By drilling directly against the fault that traps the oil, it hopes to tap several new wells with initial flow rates exceeding 100 barrels per day.

Filling plans

The company’s June presentation (LINK) talks about potentially three “fill-in” opportunities that could add up to more than 300 barrels per day, potentially leading to another major shift in the business’ cash flows.

Always remember, of course, that these wells will go into decline, so at some point the emphasis will be on further development.

The focus on Pine Mills, Fouke and Fouke-like opportunities has driven a cleanup of NTOG’s portfolio.

It has sold two assets in West Texas and the remaining property is subject to an auction process.

At the same time, it is negotiating with a private buyer to complete its divestment of a property in South Texas.

Taking stock

So how do we evaluate this opportunity from the perspective of a potential investor?
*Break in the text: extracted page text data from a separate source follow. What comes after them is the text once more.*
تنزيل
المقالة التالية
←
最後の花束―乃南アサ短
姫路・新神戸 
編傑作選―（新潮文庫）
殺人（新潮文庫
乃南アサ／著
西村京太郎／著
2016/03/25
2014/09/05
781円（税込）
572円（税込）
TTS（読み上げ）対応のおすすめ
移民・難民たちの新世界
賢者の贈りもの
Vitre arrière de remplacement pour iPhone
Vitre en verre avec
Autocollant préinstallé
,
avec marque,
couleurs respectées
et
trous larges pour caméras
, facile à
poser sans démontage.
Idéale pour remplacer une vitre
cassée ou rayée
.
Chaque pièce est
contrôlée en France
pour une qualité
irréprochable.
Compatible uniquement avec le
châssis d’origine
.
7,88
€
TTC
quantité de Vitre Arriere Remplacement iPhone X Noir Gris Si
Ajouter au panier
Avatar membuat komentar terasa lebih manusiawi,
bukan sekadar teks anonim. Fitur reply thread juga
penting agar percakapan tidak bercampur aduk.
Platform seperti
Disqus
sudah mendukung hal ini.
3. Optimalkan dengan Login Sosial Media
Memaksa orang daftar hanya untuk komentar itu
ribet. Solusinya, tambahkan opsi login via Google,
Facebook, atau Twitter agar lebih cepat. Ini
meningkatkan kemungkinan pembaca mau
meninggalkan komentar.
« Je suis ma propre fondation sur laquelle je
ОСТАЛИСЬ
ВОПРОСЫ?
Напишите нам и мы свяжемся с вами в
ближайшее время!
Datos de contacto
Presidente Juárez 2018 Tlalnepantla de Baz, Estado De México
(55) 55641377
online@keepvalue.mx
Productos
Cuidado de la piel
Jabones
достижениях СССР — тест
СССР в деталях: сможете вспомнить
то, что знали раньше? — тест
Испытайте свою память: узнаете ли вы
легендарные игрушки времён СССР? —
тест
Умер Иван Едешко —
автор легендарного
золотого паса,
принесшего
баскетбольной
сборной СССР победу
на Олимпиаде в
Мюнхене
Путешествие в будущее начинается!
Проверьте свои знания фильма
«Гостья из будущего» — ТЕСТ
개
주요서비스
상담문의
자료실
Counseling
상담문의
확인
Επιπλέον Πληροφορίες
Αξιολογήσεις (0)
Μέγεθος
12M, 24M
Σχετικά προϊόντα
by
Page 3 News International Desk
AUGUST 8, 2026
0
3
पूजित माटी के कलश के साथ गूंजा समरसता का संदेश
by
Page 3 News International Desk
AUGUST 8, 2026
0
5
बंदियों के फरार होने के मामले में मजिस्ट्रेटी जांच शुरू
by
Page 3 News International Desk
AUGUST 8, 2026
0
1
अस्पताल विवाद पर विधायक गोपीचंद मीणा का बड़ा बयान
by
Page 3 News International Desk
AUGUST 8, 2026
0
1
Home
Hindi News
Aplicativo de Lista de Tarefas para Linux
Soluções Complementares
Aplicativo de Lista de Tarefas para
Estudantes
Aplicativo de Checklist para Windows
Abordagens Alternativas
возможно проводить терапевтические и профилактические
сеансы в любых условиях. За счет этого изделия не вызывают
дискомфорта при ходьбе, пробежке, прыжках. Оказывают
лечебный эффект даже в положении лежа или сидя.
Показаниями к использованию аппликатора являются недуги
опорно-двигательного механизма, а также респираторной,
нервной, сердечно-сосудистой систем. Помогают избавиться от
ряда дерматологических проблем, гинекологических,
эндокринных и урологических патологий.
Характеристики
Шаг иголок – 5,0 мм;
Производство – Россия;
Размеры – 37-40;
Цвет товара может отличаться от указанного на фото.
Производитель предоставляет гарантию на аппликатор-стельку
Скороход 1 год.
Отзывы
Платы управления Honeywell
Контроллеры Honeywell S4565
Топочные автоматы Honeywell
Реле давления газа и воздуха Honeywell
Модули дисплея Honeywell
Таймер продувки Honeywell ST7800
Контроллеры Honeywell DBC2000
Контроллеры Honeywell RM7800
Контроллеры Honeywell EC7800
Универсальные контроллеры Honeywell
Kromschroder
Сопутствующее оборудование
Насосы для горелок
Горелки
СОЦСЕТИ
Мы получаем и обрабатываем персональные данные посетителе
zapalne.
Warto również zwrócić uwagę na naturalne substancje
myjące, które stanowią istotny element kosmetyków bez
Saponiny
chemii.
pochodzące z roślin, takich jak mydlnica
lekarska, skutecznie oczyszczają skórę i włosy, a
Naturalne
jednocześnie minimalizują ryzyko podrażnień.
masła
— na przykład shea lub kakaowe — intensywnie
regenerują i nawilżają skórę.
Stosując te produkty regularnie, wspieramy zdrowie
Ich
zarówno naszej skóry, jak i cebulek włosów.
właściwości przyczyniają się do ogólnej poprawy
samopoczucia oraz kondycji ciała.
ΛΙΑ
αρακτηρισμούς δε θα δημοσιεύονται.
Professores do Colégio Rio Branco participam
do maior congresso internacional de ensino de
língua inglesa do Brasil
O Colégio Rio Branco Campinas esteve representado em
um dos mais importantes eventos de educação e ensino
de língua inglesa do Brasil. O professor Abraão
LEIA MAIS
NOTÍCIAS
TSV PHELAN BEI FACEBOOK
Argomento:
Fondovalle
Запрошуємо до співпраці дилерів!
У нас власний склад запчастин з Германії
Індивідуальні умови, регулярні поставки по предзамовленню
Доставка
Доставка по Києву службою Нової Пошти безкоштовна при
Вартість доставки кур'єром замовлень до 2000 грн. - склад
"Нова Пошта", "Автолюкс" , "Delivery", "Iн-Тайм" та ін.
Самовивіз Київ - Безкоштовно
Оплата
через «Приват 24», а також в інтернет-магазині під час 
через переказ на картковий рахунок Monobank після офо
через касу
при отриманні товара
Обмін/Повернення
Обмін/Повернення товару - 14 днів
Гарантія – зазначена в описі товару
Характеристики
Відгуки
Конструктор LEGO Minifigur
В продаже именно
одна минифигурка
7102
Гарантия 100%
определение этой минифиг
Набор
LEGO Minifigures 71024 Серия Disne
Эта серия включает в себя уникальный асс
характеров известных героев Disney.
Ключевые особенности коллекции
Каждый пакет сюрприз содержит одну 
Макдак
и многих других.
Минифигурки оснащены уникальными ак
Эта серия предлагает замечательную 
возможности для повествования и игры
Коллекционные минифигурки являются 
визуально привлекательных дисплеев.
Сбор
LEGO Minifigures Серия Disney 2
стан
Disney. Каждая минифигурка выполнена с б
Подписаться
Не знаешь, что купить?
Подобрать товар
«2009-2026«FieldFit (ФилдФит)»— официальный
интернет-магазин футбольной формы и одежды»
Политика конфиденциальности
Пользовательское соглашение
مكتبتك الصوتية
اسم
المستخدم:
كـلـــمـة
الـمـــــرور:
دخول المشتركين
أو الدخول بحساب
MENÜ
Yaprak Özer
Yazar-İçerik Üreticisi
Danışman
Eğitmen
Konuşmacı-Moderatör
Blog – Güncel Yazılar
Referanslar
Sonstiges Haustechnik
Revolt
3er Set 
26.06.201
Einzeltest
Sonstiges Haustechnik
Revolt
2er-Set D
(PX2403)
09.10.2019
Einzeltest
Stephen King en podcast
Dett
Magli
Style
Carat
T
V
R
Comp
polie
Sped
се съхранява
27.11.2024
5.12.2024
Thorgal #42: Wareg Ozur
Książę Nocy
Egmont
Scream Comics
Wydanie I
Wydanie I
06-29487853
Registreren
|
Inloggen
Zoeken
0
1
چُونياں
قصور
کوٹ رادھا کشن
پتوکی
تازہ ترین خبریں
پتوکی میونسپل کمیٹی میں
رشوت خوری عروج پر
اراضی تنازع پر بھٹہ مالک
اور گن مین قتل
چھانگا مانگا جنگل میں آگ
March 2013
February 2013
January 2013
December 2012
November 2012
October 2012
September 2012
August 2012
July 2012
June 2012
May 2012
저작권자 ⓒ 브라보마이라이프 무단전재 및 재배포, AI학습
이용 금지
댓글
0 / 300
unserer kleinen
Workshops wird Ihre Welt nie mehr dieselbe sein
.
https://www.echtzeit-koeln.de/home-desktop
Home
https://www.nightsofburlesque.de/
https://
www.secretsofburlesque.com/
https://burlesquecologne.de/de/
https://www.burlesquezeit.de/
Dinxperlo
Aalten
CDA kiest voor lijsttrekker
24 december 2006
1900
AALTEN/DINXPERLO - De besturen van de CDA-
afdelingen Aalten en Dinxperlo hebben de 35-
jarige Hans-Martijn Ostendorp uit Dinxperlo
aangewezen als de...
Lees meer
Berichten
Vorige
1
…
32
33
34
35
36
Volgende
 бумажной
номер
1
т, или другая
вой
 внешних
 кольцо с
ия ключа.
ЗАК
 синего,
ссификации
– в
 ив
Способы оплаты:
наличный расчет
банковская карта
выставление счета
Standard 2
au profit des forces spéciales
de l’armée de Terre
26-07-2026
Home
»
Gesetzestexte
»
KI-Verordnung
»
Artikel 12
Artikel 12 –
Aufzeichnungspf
Well, it’s worth remembering that the plan laid out by Welch and his team is a blueprint for success (and profitability), not a guarantee of it.

In other words, this is a risk-reward scenario, not a risk-free bet.

However, Welch and the NTOG team have done a lot to minimize potential drawbacks.

The advantage, of course, is that the marginal gains described above translate into a financially significant payback.

The strategy has gained backing from outsiders, including small-cap guru Gervaise Williams, director of Premier Miton, who was persuaded to follow their money in the latest funding round.

Williams, as we all know, has a good eye for deals.